Con encuestas que indican que 7 de cada 10 platenses ya no confía en la gestión Bruera, el jefe comunal trata de manera desesperada intentar dar vuelta esa estadística, pero los vecinos de La Plata no perdonan “la traición” de Bruera y mucho menos la mentira en que incurrió con aquel famoso tuit acompañado de una foto donde afirmaba que ya se encontraba ayudando a los damnificados por la inundación cuando, en realidad, aún no había vuelto de Brasil.
En medio de esa imagen negativa, desde el bruerismo pensaron en volver a las viejas fuentes y contrataron nuevamente a la agencia de publicidad brasilera que diseñó la campaña electoral de 2009 cuando, el jefe comunal, impulsaba el corte de boleta en medio de la crisis con el kirchnerismo.

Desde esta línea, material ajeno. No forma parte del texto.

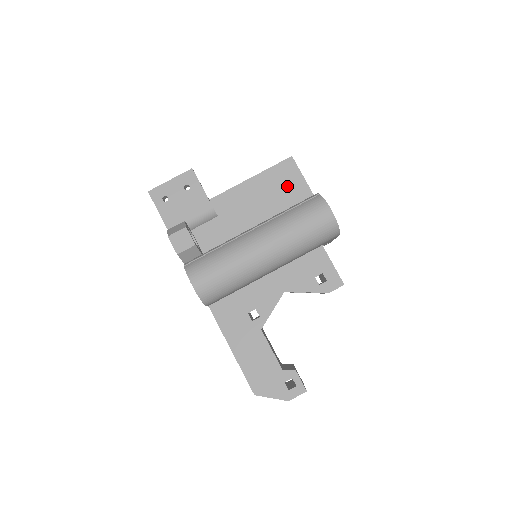
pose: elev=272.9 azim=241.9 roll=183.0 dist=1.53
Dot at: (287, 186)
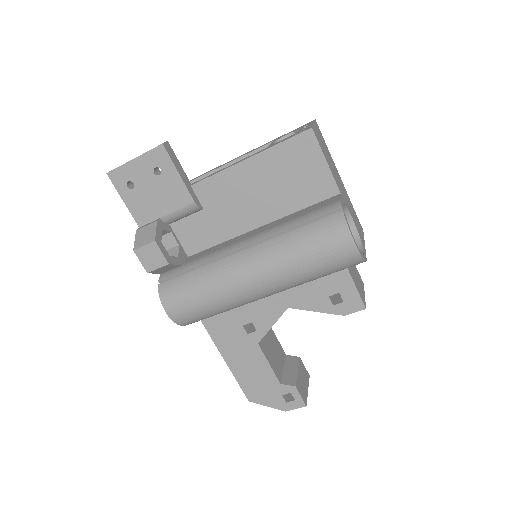
Dot at: (301, 174)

Pero esta nueva estrategia y, pese a los millones gastados, no estarían dando los resultados esperados. Según consigna el portal la buena info “en las redes sociales también hubo inversiones fuertes y el diario de la gestión tiene un elevado costo que osciló en las ultimas tiradas un gasto cercano a los siete millones de pesos”. Ese diario, es el mismo donde se publicó luego del trágico temporal, un instructivo sobre como armar una mochila “anti inundación”, algo que para los platenses fue “una cargada”.
Con apariciones en programas de televisión, como “Desayuno Americano”, banners, merchandising, además de pasacalles y volantes, el bruerismo quiere reconquistar al ciudadano platense, en lo que parece a esta altura, una misión imposible.